Fandom is one thing. Prolonged fandom of an unsuccessful team is quite another. As a Cincinnati Bengals fan, it's a lesson of milestones.
Growing up through the worst of it, I was sheltered by mindless excitement and the shadowy haze of an 11-year old. Still, some things resonated with me. Things such as futility and three-win seasons. Things such as Neil O'Donnell.
There was a certain comfort in those years, similar to the comfort we find during our daily routines. I would get excited for each game, prepare myself for a loss, put on my Boomer Esiason jersey, watch a loss, pout, come to terms with it, then go play outside. No Bengals fan through the 90s handled losses better than me. And in truth, there was some joy in the weekly failure. Well let's say it was some joy in having no joy. It speaks volumes when preaching such nonsense and expecting my brethren fans to understand it.
Then came 2003, my first delicious taste of NFL success. An developing carnivore after his first taste of blood, the hunger demanded more. Looking back, the season of change embodies mediocrity - 8-8, Jon Kitna, no playoffs - but in the moment, it was exhilarating. Even black licorice tastes sweet if candy has never cooled your virgin taste buds. A very dangerous thing entered into my Bengals fandom that year: Hope. I began developing greater expectations, like competing for division titles and going to games expecting wins. That feeling has only strengthened, sometimes hiding underneath the surface, stowed away by the misery of defeat. Yet it still exists.
And that's where I stand now--a conflicted mess.
Part of me is addicted to the joy of winning and knows that success is possible. The other part has witnessed this team annually fail in scenarios where failing didn't seem possible (extra points) with compartmental doorways leading to defeat. These two objectives rarely live in harmony. As soon as the season begins, they rent separate villages in neighboring states. They take turns dominating my outlook, typically depending the team's latest performance.
Hopeful after 2003, pessimistic (historically realistic) after 2004, hopeful after 2005...

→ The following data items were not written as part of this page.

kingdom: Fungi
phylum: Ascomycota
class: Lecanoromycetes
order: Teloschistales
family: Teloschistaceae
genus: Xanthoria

This season is no different. In fact, due to the unpredictability of youth, it's a shade worse, entering the season with what Bengals fans commonly refer to as "cautious optimism". Here's what I wrote in March.
Hope is a dangerous thing, but with a team this young, promising, and undeniably on the rise, of course the fans are all in (and ready to have their hearts mercilessly broken).
The entire fanbase echoed those words as they teetered in the middle, waiting to be daisied towards blissful hopefulness or mind-numbing despair.
A 44-13 loss to the Baltimore Ravens is worse than despair; rather a Chuck Norris punch to the stomach. Later we're revived with three consecutive wins. 3-1. Deep breath. Hope.Then four straight losses during four winnable games, including one to the then winless Cleveland Browns. We suck. Season's over. Postseason? Where's Jim Mora?
Out of nowhere, the Bengals didn't just beat the Super Bowl Champion Giants; they generated some many highlights that forced analysts to ask what's wrong with New York. Yea, Cincinnati. We did that. Andy Dalton played, perhaps, the best game of his professional career. A.J. Green prophesying prior to the game that the Giants secondary had holes, then taking the field and promptly exploiting said holes like the oracular, mystical creature he is. The defense forced turnovers like it a bad Prince remake, partying like it was 2005. Everything about the game was just oh, so wonderful.
Now what? What do we feel? Hope? Was this nothing more than a meaningless moment of happiness during otherwise pure misery, or have we returned to the teetering point of cautious optimism?
Successful fanbases rarely deal with such powerful disdain that can taint even the most promising of wins. At some points they feel hopeful and at others they do not, but the shift from one outlook to the other isn't so abrupt (Dallas might be an exception). Bengals fans rightfully carrying this type of bi-polar mentality, in the same way the wife rightfully kicks her no-good-cheating husband out of the house, even with the slightest clue of infidelity. They have years and years worth of evidence to support them. The best season of my life ended with the Pro Bowl franchise quarterback carted off the field in agony, never to play at the same level again. Why shouldn't I be so quick to embrace hopelessness?
But, like the cuckolded wife, we see the strides they made and take them back every time. Every damn time. We always will.